_DOCUMENT SEGMENT_:
--
Clotilde ( 474–548), also known as Clothilde, Clotilda, Clotild, Rotilde etc. (Latin: Chrodechildis, Chlodechildis from Frankish *Hrōþihildi or perhaps *Hlōdihildi, both "famous in battle"), was a Queen of All the Franks. She was supposedly descended from the Gothic king Athanaric and became the second wife of the Frankish king Clovis I () in 493. The Merovingian dynasty to which her husband belonged ruled Frankish kingdoms for over 200 years (450–758).

Venerated as a saint by the Roman Catholic Church as well as by the Eastern Orthodox Church, she played a role in her husband's famous conversion to Christianity and, in her later years, became known for her almsgiving and penitential works of mercy. She is credited with spreading Christianity within western Europe.

Biography

Clotilde was born at the Burgundian court of Lyon, the daughter of King Chilperic II of Burgundy. Upon the death of Chilperic's father King Gondioc in 473, Chilperic and his brothers Gundobad and Godegisel divided their inheritance; Chilperic II apparently reigning at Lyon, Gundobad at Vienne, and Godegesil at Geneva.
--
_INFORMATION SHOWN_:
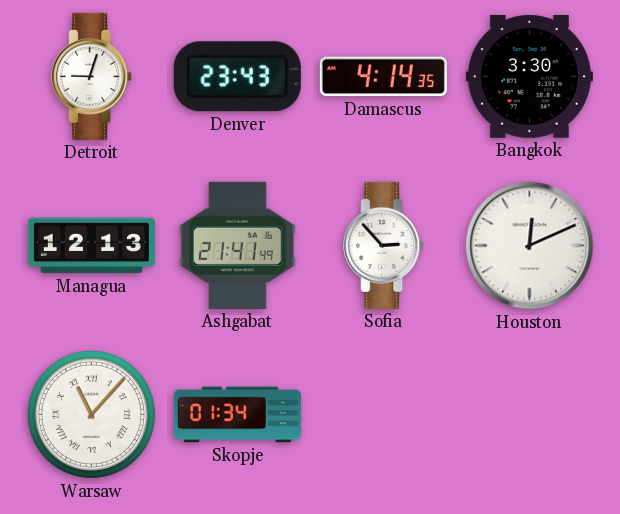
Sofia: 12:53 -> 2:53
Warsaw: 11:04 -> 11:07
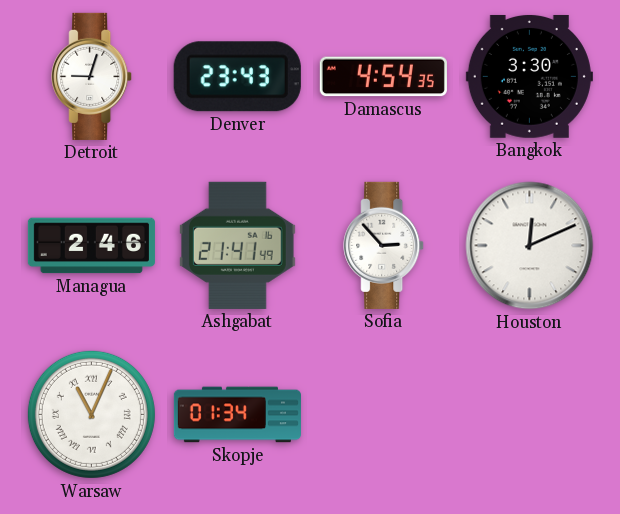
Damascus: 4:14 -> 4:54
Managua: 12:13 -> 2:46
Warsaw: 11:07 -> 11:04
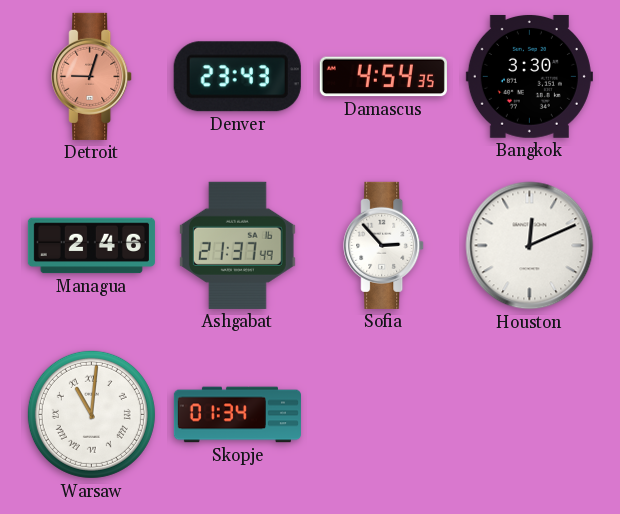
Detroit dial: white -> salmon
Ashgabat: 21:41 -> 21:37
Warsaw: 11:04 -> 11:01
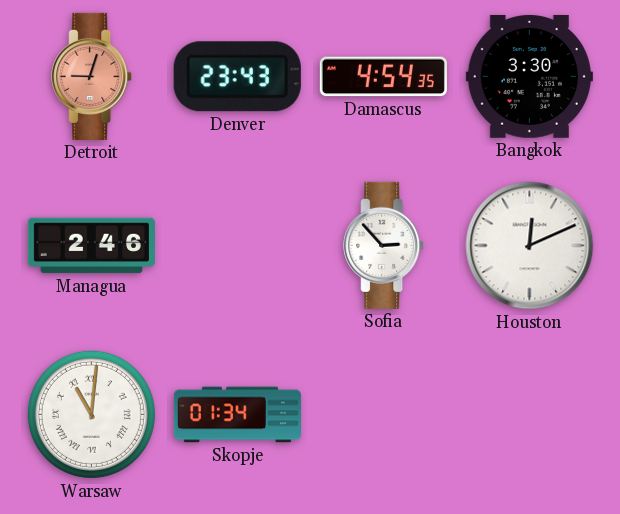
Ashgabat: 21:37 -> none
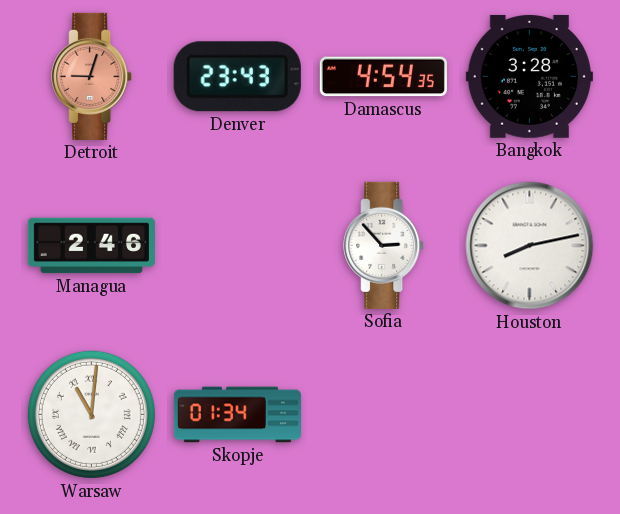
Bangkok: 3:30 -> 3:28
Houston: 12:11 -> 8:13
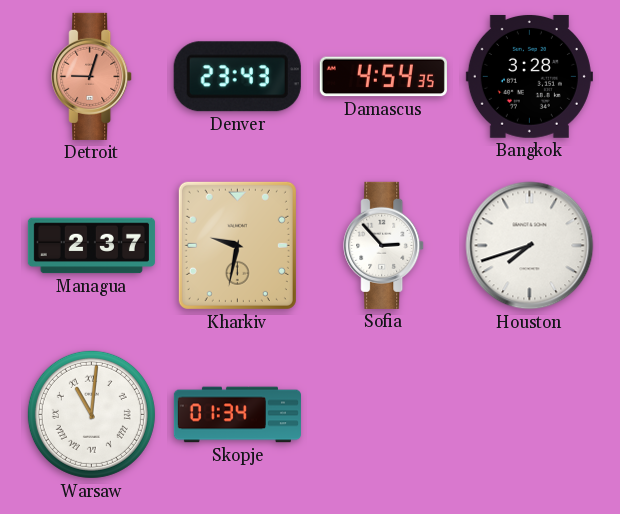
Managua: 2:46 -> 2:37
Kharkiv: none -> 9:32
Houston: 8:13 -> 7:42
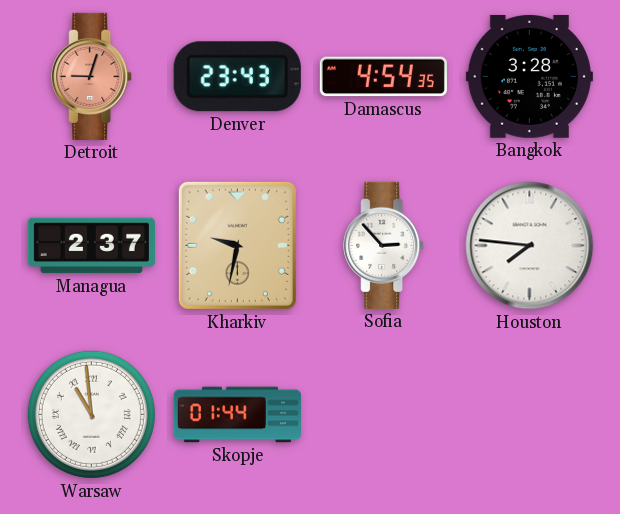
Houston: 7:42 -> 7:46
Warsaw: 11:01 -> 10:59
Skopje: 01:34 -> 01:44
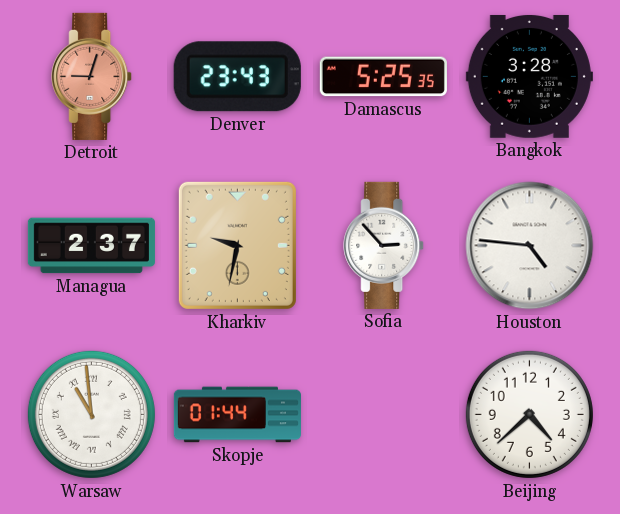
Damascus: 4:54 -> 5:25
Houston: 7:46 -> 4:46
Beijing: none -> 4:38
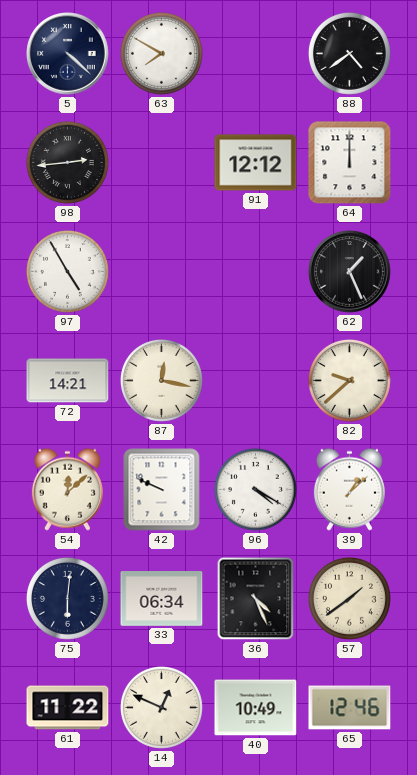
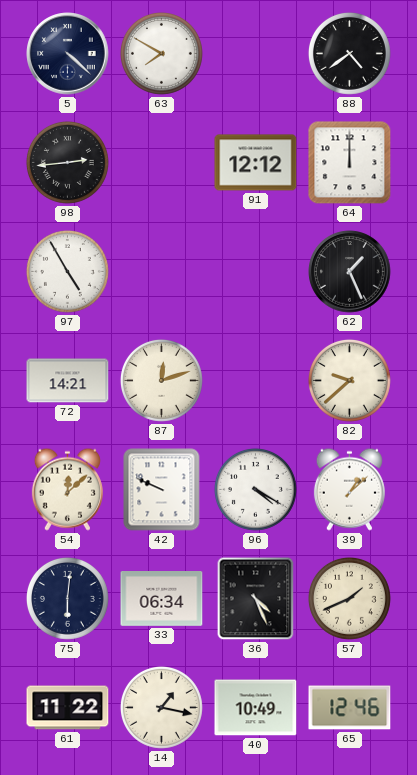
87: 12:17 -> 12:12
57: 1:39 -> 1:41
14: 12:49 -> 1:17
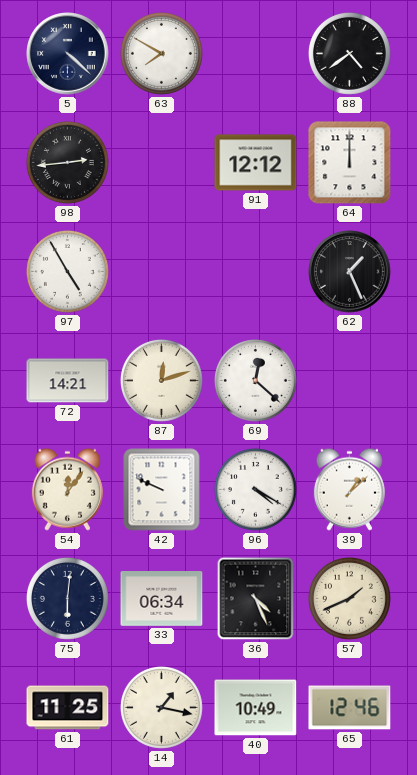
69: none -> 12:22
82: 9:38 -> none
54: 12:08 -> 12:06
61: 11:22 -> 11:25
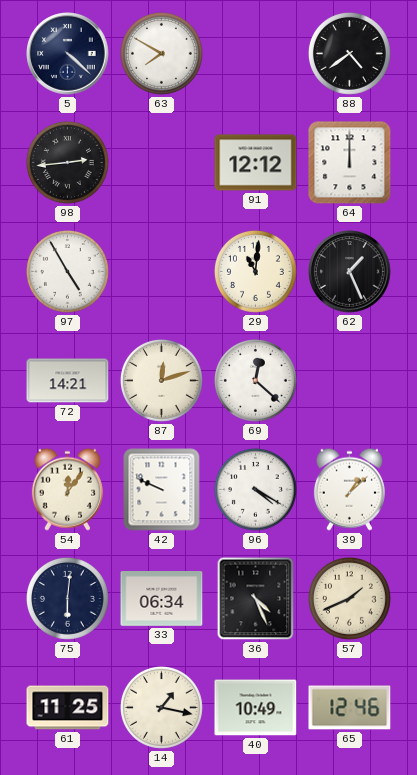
29: none -> 11:01
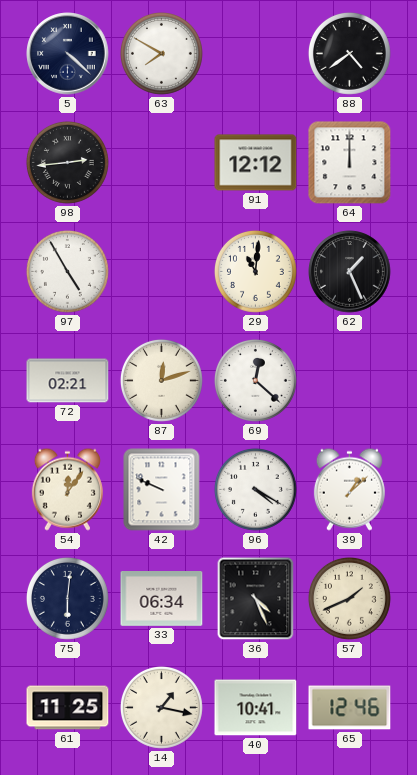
72: 14:21 -> 02:21
40: 10:49 -> 10:41
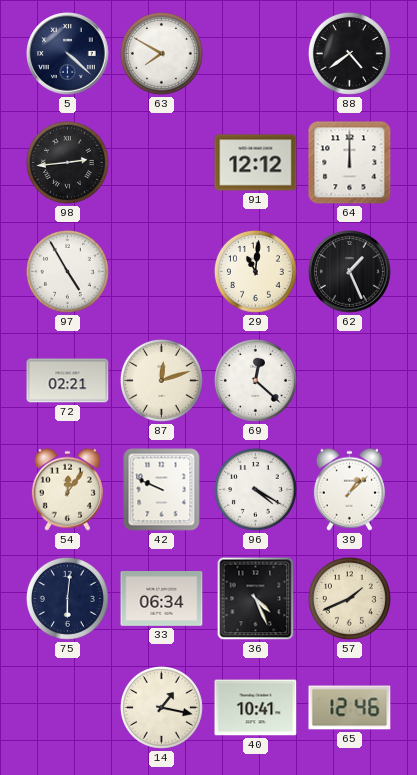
61: 11:25 -> none
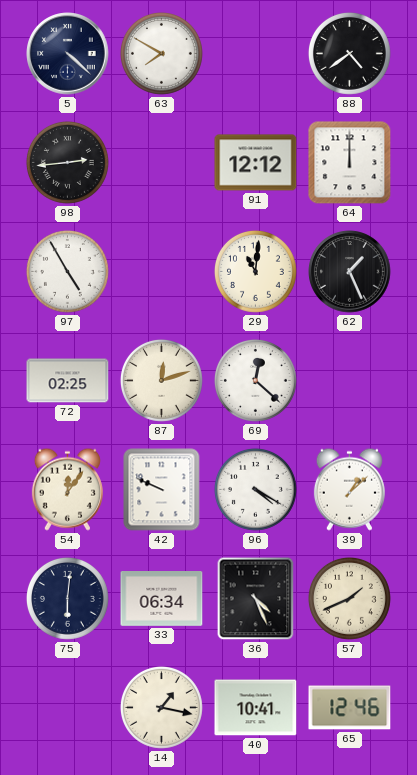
72: 02:21 -> 02:25
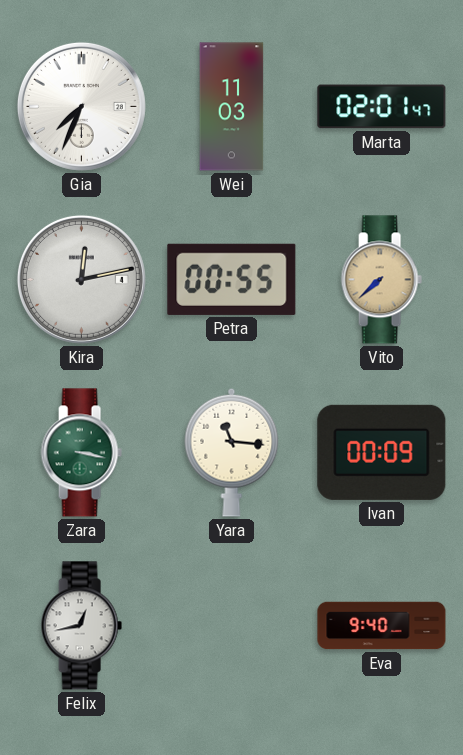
--
_EXERCISES TO COMPLETE_:
a - Answer these questions from the text on Clotilde, one answer per line, marked the same way:
(i) In what year did Clotilde become the second wife of Clovis I?
(ii) Where was Clotilde born?
(iii) Who was Clotilde's father?
b - Lay out the records from the very start down to and including the line that contains "Beijing: none -> 4:38" as a Markdown table with the columns Row and Entry, where Row numbers each line and Entry holds the line itself. Leave out the pictures and any blank lines.

_RESPONSES BY TASK_:
a -
(i) 493
(ii) At the Burgundian court of Lyon
(iii) King Chilperic II of Burgundy

b -
| Row | Entry |
|---|---|
| 1 | Sofia: 12:53 -> 2:53 |
| 2 | Warsaw: 11:04 -> 11:07 |
| 3 | Damascus: 4:14 -> 4:54 |
| 4 | Managua: 12:13 -> 2:46 |
| 5 | Warsaw: 11:07 -> 11:04 |
| 6 | Detroit dial: white -> salmon |
| 7 | Ashgabat: 21:41 -> 21:37 |
| 8 | Warsaw: 11:04 -> 11:01 |
| 9 | Ashgabat: 21:37 -> none |
| 10 | Bangkok: 3:30 -> 3:28 |
| 11 | Houston: 12:11 -> 8:13 |
| 12 | Managua: 2:46 -> 2:37 |
| 13 | Kharkiv: none -> 9:32 |
| 14 | Houston: 8:13 -> 7:42 |
| 15 | Houston: 7:42 -> 7:46 |
| 16 | Warsaw: 11:01 -> 10:59 |
| 17 | Skopje: 01:34 -> 01:44 |
| 18 | Damascus: 4:54 -> 5:25 |
| 19 | Houston: 7:46 -> 4:46 |
| 20 | Beijing: none -> 4:38 |